Nicola Willis makes the supermarket changes she can
Wednesday, 27 August 2025
ANALYSIS: At the start of the year Nicola Willis lashed “the supermarket lobby”, grabbing on to competition policy as one of the big economic reform levers in her new job as Economic Growth Minister.
In an environment of low growth and fiscal belt-tightening, it was something to try to set the early year agenda with.
Then by the end of March she was dangling the threat of supermarket de-mergers should a third player not get into the mix, which the Government was going to bend over backwards to encourage.
That threat remains on the table ‒ but probably in name only ‒ in the form of a cost benefit analysis on various structural options being undertaken by officials.
The changes all look pretty sensible as far as they go: making it easier for new competitors to come into the market, making it easier for overseas operators to get approvals via the fast track and so on. It’s called the express lane.
All pretty sensible, all probably should have been done years ago. That said, Labour did do a bunch of work on supermarkets ‒ it just didn’t fundamentally achieve what they, agitators for reform and the Government all think is required: a third player.
The divergence is over whether that outcome should be delivered by Government, whatever it takes.
And at the start of the year Willis had appetite for this, essentially arguing that poor regulatory decisions had allowed far more market concentration than should exist. In fact, she still seems to at some level.
But there are really only two things that would guarantee a third competitor: the Government underwriting a new player or the Government somehow breaking up the current players, Woolworths and Foodstuffs.
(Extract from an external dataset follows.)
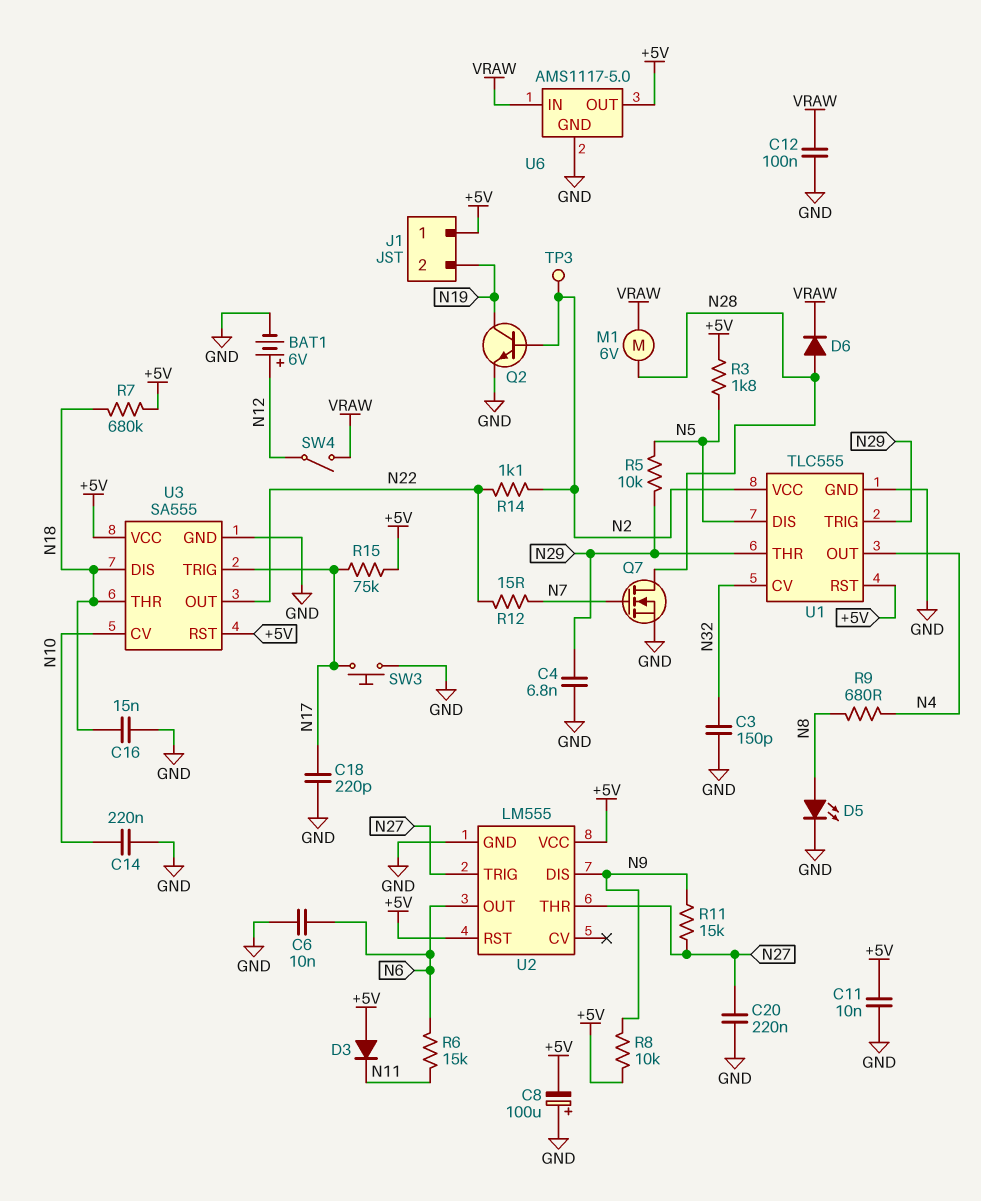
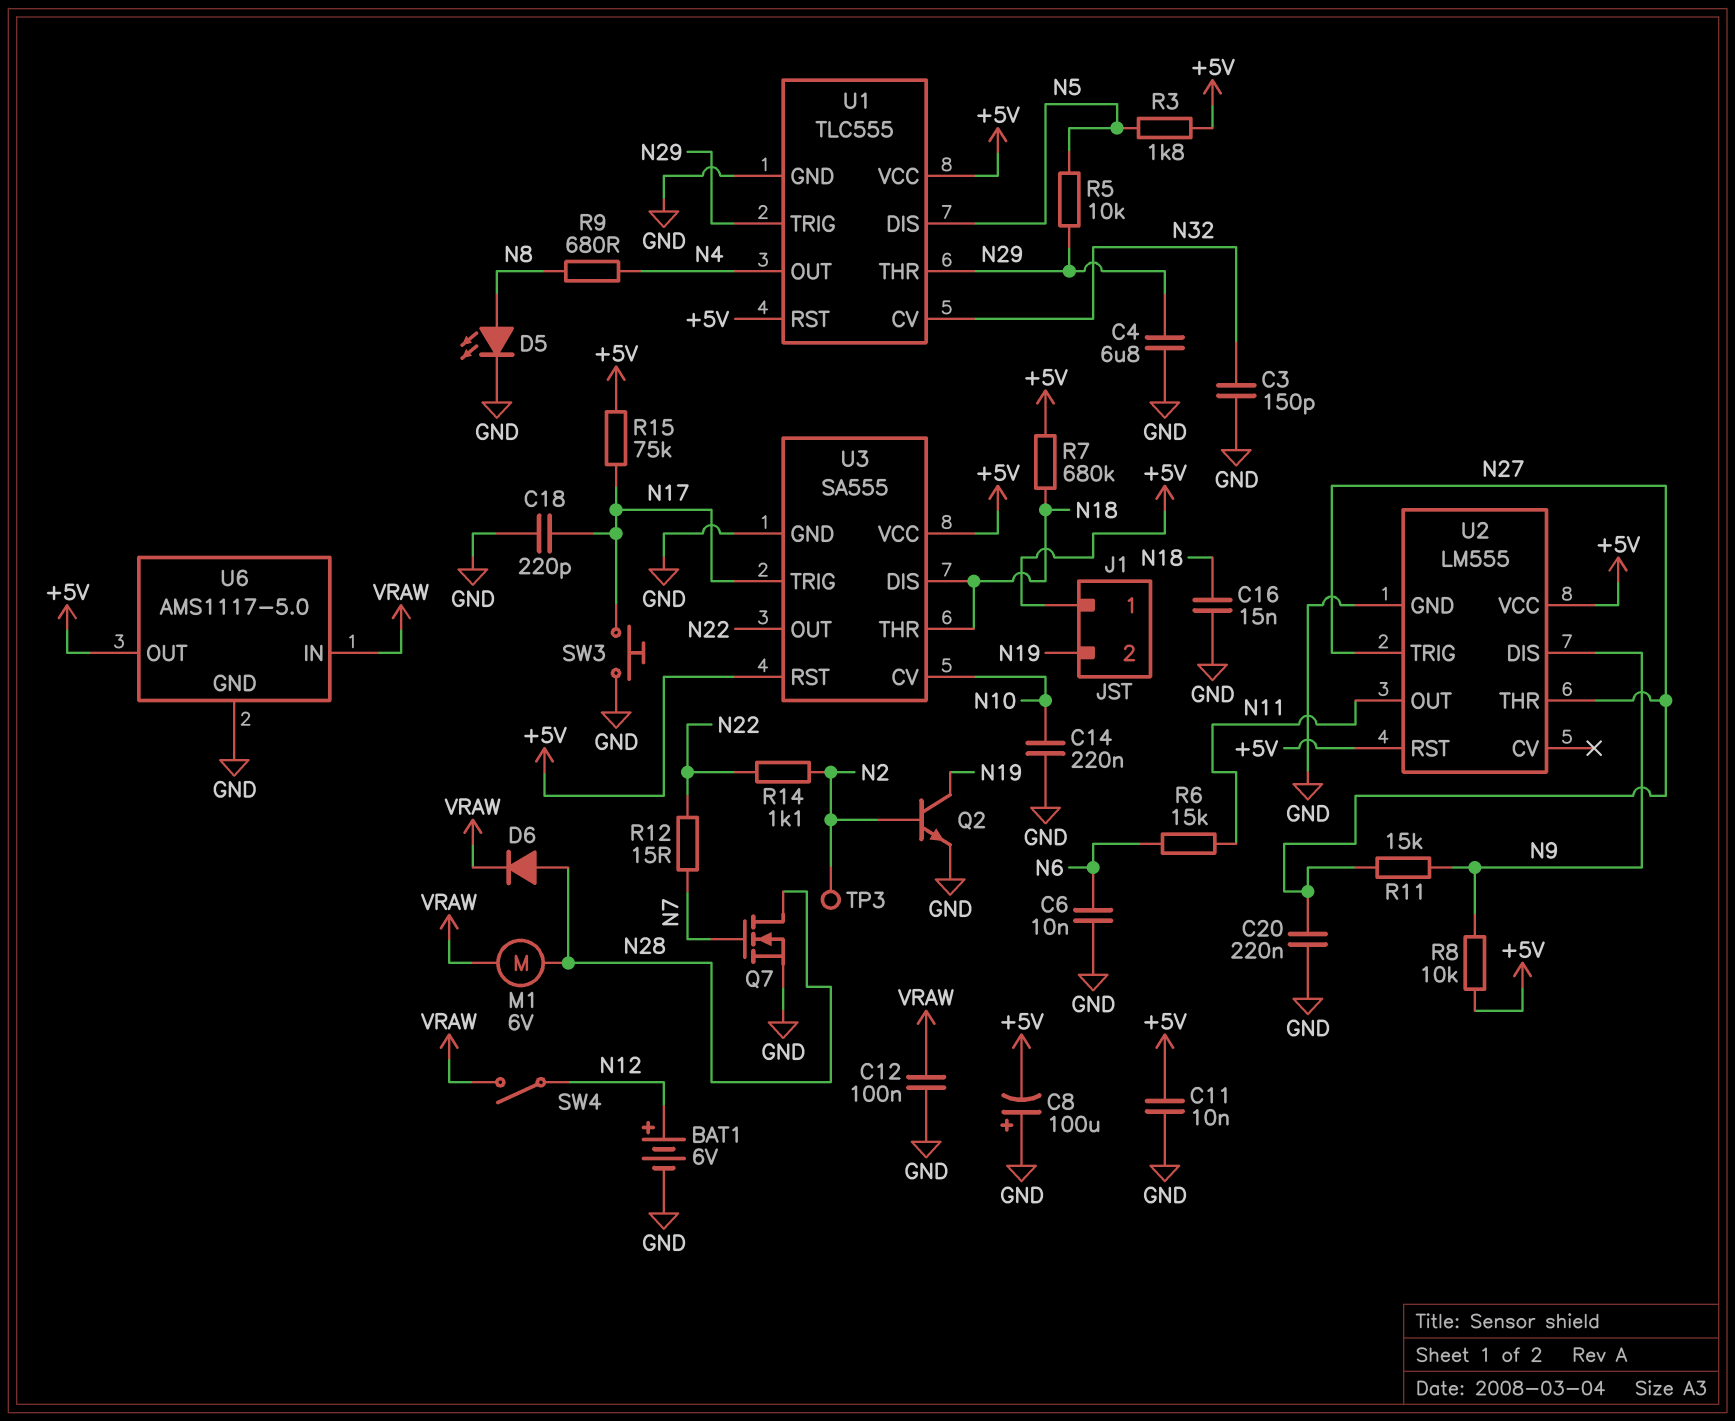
C4: 6.8nF (GND, N29) -> 6.8uF (GND, N29)
D3: diode (A +5V, K N11) -> none
U1 pin VCC: N2 -> +5V
U2 pin OUT: N6 -> N11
The former would take a big amount of risk and moral hazard onto the Government’s books and the latter would be a nuclear option that smashes property rights and raises the spectre of sovereign risk.
Then there is the third option, which doesn’t guarantee anything but clears any government obstacles and leaves it to the market. That is more or less what Willis has done.
The fact is that this is the policy you do when you your own party is a bit nervous and your coalition partners are simply not on board with radical changes.
ACT has made it very clear to Willis that she doesn’t have the numbers for anything beyond levelling the playing field and making investment easier.
Willis has signalled that this is the first of a number of announcements she expects to make on the issue.
But the sharp political questions are now around whether having ramped the issue up and then doing a bunch of things the public doesn’t really understand just makes the Government looks weak.
And related to that is whether supermarkets reform is really the thing to spend political capital on. Any benefit of radical change will take a long time to be felt, assuming that a third player resulted in lower prices through competition.
You never say never, but there will almost certainly be no radical supermarket overhaul under the current Government.
None of this stuff is easy, but the changes made reflect the political reality of coalition numbers and property rights rather than the probable, but still theoretical, competition benefits of a third supermarket player.